_TASK TO CARRY OUT_:
Output every line of the material exactly, omitting images.

_DATA BELOW_:
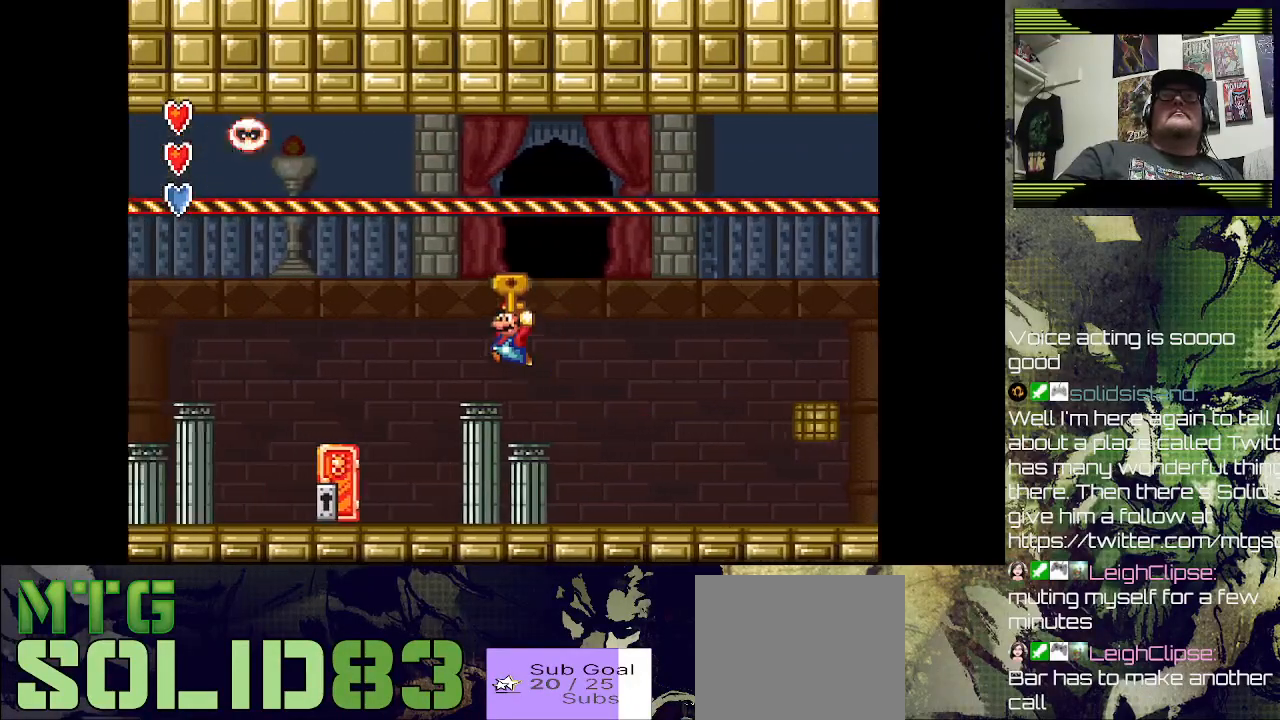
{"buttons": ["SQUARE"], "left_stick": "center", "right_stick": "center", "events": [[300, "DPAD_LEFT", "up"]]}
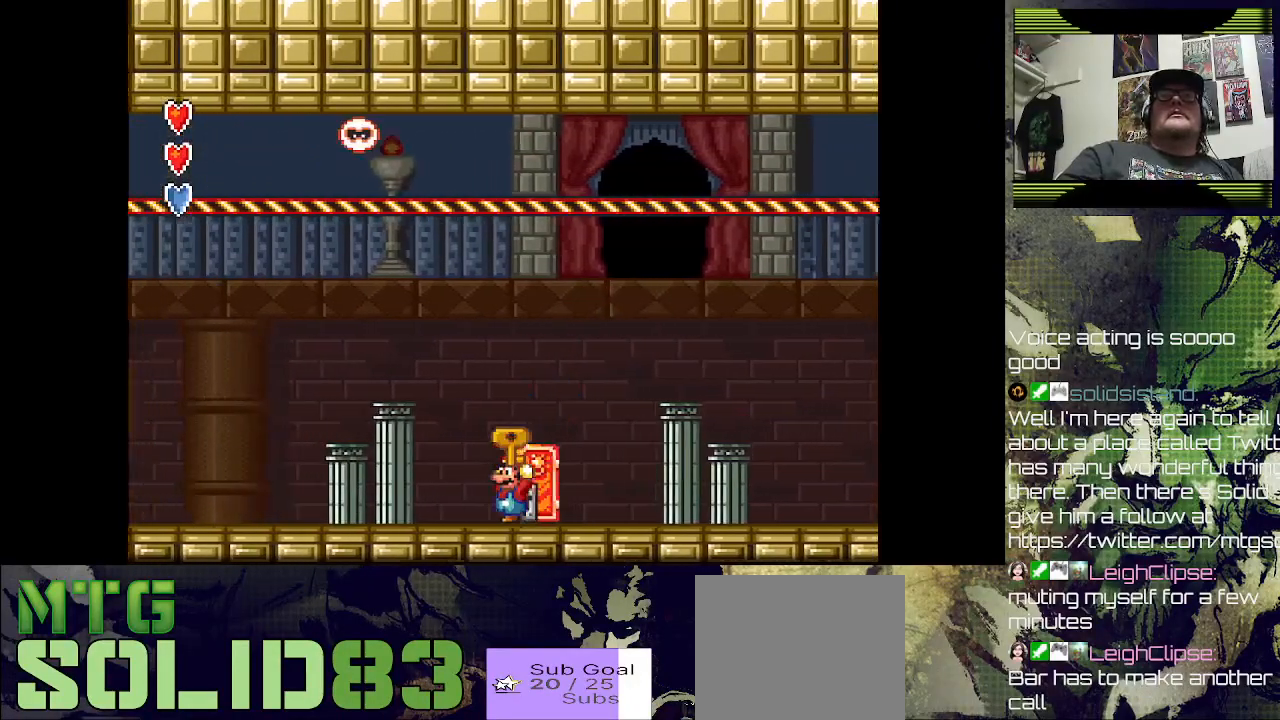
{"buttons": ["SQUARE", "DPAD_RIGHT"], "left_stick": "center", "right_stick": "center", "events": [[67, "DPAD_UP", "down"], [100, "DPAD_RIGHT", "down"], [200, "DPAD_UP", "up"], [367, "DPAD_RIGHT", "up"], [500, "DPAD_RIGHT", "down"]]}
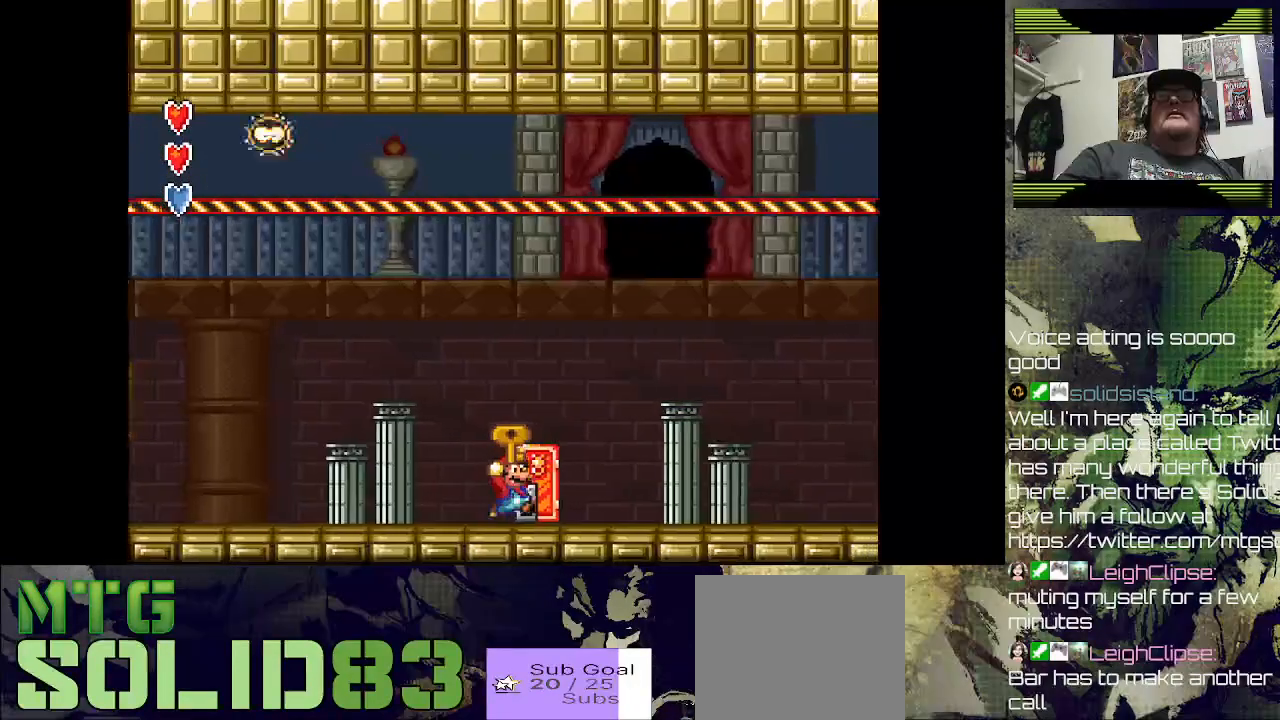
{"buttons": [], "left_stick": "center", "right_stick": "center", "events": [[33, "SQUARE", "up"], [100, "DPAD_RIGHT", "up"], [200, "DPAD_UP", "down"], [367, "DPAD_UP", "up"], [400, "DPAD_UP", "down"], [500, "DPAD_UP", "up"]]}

_EXPECTED OUTPUT_:
{"buttons": ["SQUARE"], "left_stick": "center", "right_stick": "center", "events": [[300, "DPAD_LEFT", "up"]]}
{"buttons": ["SQUARE", "DPAD_RIGHT"], "left_stick": "center", "right_stick": "center", "events": [[67, "DPAD_UP", "down"], [100, "DPAD_RIGHT", "down"], [200, "DPAD_UP", "up"], [367, "DPAD_RIGHT", "up"], [500, "DPAD_RIGHT", "down"]]}
{"buttons": [], "left_stick": "center", "right_stick": "center", "events": [[33, "SQUARE", "up"], [100, "DPAD_RIGHT", "up"], [200, "DPAD_UP", "down"], [367, "DPAD_UP", "up"], [400, "DPAD_UP", "down"], [500, "DPAD_UP", "up"]]}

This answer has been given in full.